Necessary to living a transformational life in Christ is ongoing self-examination. 2 Corinthians 13:5 says, Examine yourselves, to see whether you are in the faith. Test yourselves. Or do you not realize this about yourselves, that Jesus Christ is in you?—unless indeed you fail to meet the test!
This is "Search me O God and know my heart" time.
One of my favorite self-examination verses is Proverbs 20:5 - The purposes of a person’s heart are deep waters, but one who has insight draws them out. Behavioral transformation begins with heart transformation. Famously, being comes before doing.
In my case, to walk better, a full transformation of my right hip was needed. As I write this I am recovering from total hip replacement surgery. Both before, and after, surgery, my surgeon took x-rays and MRIs to look deep into my hip joint. In various ways, he examined me. His method was not superficial. In a similar way I have learned that, in order to change my spiritual heart, God looks deep inside me.
I see this not only in the Scriptures, but in the historical literature of spiritual transformation. Since 1977 I have engaged in learning from the likes of St Teresa of Avila, St John of the Cross, Thomas Kelly, Howard Thurman, Thomas Merton, the Desert Fathers, Henri Nouwen, Dallas Willard, Ruth Haley Barton, and Richard Foster. They all teach, from experience, about the "inner life."

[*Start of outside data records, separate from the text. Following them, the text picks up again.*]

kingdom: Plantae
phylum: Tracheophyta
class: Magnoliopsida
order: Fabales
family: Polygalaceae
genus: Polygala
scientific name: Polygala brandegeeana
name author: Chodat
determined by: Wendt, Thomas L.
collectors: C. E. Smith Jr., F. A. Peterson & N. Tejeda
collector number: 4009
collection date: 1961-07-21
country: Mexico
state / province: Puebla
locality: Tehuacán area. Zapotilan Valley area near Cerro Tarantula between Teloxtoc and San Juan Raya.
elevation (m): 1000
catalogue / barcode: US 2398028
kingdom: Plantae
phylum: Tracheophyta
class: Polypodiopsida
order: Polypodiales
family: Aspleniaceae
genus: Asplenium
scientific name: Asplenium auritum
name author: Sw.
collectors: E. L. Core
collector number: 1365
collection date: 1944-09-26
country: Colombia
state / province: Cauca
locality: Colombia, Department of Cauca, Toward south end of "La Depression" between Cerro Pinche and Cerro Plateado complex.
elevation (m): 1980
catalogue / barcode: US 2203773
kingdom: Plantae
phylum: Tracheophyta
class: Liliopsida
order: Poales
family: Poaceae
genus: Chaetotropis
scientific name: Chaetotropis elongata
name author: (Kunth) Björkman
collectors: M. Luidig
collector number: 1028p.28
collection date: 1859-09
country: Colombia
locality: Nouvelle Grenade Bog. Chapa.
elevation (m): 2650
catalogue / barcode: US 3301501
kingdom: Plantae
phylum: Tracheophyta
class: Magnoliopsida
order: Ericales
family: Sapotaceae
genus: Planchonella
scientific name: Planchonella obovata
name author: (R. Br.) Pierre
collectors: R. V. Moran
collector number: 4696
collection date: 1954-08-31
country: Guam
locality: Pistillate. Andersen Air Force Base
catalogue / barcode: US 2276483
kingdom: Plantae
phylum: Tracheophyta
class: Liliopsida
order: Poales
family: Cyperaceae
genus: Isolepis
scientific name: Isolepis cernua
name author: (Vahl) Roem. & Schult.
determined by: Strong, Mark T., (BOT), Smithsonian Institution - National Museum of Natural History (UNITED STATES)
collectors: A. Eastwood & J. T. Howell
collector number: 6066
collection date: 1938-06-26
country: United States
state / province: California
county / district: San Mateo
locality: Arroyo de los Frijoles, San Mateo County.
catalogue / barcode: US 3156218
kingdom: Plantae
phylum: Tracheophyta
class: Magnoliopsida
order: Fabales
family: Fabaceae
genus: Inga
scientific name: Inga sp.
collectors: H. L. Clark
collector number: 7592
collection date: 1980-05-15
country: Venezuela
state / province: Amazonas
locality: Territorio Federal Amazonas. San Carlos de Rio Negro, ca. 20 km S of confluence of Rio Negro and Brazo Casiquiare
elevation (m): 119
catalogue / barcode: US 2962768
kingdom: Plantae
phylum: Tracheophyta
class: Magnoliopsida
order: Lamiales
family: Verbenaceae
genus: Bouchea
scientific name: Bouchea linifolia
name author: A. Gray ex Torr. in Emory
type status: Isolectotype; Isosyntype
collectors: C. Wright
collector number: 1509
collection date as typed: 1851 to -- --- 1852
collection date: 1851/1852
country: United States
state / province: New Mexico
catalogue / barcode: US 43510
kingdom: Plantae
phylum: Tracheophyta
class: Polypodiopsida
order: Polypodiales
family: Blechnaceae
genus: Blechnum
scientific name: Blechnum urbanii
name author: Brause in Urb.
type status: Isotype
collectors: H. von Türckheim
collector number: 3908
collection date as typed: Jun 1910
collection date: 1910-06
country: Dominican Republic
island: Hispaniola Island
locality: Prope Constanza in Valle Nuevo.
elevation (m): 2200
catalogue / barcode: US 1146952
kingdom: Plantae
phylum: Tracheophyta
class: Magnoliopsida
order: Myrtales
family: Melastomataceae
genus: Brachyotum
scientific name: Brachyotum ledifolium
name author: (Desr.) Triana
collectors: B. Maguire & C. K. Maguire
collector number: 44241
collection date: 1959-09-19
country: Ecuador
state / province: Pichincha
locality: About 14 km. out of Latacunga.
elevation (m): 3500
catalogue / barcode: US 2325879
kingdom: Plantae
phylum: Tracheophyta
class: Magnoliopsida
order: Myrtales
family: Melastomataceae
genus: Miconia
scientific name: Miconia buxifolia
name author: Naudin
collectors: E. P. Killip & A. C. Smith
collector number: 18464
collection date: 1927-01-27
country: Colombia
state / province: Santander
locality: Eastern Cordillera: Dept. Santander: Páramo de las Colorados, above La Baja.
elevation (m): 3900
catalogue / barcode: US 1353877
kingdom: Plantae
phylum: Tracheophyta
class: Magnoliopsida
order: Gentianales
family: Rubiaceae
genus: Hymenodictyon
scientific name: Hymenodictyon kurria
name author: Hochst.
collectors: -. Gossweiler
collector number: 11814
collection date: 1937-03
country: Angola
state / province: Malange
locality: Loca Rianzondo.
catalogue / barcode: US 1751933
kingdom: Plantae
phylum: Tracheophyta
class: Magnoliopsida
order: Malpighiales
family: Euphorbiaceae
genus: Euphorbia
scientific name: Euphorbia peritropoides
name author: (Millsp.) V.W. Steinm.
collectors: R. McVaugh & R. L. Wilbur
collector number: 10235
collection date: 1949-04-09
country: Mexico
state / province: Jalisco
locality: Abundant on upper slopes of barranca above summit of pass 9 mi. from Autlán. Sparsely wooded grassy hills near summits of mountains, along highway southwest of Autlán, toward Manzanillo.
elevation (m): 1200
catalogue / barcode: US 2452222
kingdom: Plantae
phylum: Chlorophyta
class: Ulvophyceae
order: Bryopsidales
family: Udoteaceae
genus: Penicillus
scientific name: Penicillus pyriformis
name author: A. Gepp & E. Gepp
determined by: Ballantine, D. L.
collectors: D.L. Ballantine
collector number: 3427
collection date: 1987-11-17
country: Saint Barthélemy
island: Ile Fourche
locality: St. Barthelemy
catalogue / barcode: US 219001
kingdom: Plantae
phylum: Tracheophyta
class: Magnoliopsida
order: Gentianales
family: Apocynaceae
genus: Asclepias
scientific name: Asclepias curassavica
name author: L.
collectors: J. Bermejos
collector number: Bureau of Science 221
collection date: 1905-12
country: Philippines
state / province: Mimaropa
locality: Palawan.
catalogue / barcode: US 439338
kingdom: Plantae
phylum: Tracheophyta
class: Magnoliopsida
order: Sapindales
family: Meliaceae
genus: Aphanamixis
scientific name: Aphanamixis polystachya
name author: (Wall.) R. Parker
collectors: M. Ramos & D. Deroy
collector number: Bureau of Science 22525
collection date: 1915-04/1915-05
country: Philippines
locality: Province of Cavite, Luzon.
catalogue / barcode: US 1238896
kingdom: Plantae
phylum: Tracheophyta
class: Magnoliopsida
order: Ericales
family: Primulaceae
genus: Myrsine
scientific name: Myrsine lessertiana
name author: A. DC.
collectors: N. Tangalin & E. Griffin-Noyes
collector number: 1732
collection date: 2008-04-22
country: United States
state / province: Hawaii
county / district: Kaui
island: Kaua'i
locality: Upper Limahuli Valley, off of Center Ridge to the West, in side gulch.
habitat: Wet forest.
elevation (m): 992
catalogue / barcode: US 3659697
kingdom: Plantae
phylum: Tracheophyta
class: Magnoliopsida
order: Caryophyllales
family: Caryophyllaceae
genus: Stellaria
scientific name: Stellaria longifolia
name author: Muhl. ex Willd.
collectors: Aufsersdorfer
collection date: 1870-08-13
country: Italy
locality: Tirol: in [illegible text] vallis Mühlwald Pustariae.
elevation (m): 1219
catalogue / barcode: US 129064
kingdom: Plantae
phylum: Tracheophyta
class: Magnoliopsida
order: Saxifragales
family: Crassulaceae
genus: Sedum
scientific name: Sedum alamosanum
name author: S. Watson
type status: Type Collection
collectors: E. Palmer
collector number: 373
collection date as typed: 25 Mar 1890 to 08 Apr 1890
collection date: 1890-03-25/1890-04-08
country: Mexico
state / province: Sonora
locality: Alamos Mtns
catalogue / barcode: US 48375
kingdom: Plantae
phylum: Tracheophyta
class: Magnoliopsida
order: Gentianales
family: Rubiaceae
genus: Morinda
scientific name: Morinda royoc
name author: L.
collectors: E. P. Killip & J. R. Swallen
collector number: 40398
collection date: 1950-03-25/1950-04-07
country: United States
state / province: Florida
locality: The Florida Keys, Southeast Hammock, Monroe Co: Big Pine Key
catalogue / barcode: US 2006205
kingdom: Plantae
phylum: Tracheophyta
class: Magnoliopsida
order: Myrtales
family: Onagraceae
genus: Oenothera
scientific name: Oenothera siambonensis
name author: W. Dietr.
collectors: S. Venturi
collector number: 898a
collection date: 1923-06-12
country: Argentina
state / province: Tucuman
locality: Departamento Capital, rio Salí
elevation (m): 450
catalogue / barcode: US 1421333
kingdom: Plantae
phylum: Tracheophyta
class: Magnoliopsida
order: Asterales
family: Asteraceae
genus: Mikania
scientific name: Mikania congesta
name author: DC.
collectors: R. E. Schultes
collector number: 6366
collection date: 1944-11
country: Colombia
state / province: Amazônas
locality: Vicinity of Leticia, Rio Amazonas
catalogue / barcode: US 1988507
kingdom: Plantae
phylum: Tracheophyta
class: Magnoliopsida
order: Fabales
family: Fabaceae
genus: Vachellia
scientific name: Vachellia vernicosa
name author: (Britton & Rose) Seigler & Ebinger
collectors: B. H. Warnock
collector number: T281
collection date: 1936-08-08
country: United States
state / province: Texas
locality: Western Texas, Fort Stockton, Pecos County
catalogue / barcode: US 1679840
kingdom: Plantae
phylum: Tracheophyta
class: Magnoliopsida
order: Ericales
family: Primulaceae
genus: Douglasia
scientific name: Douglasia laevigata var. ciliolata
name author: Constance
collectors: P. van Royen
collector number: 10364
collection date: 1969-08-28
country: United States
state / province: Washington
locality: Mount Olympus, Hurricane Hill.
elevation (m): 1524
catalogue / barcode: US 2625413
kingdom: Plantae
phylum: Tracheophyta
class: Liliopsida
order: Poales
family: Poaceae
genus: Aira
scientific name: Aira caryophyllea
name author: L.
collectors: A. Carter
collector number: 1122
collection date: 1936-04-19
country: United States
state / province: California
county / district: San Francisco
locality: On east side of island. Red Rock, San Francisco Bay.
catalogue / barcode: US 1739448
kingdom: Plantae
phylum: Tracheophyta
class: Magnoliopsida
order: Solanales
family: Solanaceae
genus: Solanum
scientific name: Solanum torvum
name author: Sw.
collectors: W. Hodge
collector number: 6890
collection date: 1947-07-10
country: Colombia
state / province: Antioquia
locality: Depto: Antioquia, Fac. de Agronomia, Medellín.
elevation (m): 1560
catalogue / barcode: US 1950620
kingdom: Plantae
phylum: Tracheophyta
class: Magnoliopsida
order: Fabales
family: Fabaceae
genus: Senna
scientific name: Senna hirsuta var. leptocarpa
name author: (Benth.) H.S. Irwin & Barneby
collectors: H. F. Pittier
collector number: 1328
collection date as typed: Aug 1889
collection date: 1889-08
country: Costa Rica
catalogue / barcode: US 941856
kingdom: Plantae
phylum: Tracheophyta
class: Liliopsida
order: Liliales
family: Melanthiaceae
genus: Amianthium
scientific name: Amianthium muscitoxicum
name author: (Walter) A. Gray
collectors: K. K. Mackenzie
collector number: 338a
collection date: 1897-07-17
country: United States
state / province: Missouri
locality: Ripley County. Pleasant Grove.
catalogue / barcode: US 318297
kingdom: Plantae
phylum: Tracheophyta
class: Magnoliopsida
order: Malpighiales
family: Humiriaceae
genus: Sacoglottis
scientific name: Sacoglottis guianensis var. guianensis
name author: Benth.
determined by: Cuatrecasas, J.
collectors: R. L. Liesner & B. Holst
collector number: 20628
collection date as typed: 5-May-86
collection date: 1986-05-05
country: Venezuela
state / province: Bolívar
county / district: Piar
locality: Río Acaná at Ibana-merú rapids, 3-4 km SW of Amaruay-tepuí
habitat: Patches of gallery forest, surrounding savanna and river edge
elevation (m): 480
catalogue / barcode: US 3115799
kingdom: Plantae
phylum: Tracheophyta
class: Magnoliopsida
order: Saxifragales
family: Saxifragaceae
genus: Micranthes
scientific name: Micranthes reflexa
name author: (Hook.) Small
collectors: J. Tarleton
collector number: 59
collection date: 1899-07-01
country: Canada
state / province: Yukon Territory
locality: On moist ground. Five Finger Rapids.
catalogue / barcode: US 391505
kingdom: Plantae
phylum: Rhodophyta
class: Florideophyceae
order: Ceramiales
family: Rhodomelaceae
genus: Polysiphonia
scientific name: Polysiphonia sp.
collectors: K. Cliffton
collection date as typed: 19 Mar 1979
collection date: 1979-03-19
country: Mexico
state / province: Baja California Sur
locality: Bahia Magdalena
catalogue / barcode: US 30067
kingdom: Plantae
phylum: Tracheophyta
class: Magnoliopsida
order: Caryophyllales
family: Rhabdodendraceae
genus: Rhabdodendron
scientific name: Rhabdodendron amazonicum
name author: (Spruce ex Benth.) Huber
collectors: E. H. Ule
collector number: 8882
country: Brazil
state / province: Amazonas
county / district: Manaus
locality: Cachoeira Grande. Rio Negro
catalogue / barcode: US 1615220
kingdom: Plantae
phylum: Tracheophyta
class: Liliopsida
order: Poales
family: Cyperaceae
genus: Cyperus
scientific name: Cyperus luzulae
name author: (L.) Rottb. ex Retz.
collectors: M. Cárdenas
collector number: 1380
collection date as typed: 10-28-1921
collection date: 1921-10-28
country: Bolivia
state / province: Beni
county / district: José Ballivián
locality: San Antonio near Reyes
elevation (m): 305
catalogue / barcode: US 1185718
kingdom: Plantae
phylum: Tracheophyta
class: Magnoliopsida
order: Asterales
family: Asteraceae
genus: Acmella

When I spend extended times praying, much of those times are being searched-out by the Holy Spirit. My 3500+ pages of journal entries are heavily populated with inner transformation. My journal is 95% about what God is saying to and doin in me. Anyone who enters into the great journey of the renovation of the heart experiences this.
Self-examination is not to bring self-hatred. I think of it as another rescue. God has saved me from myself. And, there is no condemnation for those who are in Christ Jesus.
If everyone engaged in critical self-evaluation, before God in his presence, the world would be better. There would be more compassion. Note: more compassion, not more agreement.
One result of decades of allowing the Spirit to examine me is that, while making judgments is needed, judgmentalism has receded. C.S. Lewis wrote that the true Christian's nostrils must be constantly attuned to the inner cesspool. I know what Lewis means by this.
For me, over decades, this is ongoing, and freeing. If you want to make a beginning, I recommend this book, which I used for two years back in the 1980s: A Guide to Prayer for Ministers and Other Servants, by Norman Sawchuck and Reuben Job.